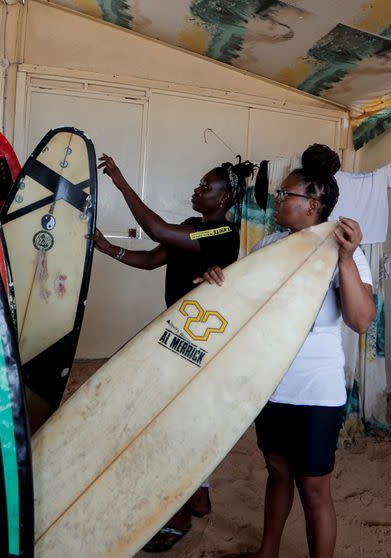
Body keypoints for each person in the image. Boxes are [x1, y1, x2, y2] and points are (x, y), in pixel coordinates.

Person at [196, 148, 376, 558]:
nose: (276, 200)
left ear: (312, 205)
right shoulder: (271, 244)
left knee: (314, 489)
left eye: (284, 194)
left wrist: (346, 258)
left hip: (315, 391)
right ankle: (267, 552)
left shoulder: (344, 252)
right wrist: (218, 279)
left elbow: (361, 321)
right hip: (270, 384)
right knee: (277, 472)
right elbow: (245, 300)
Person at [89, 153, 255, 553]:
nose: (197, 191)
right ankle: (199, 497)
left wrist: (121, 181)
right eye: (199, 185)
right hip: (175, 337)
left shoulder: (221, 235)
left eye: (206, 187)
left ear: (226, 197)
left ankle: (178, 509)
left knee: (176, 424)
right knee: (181, 419)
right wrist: (106, 247)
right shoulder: (193, 228)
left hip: (199, 344)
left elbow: (156, 230)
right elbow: (151, 259)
______
### What you need to do
Answer with the number alone after working out how many lines in the records contain the string "wrist".

### Response to the exercise
4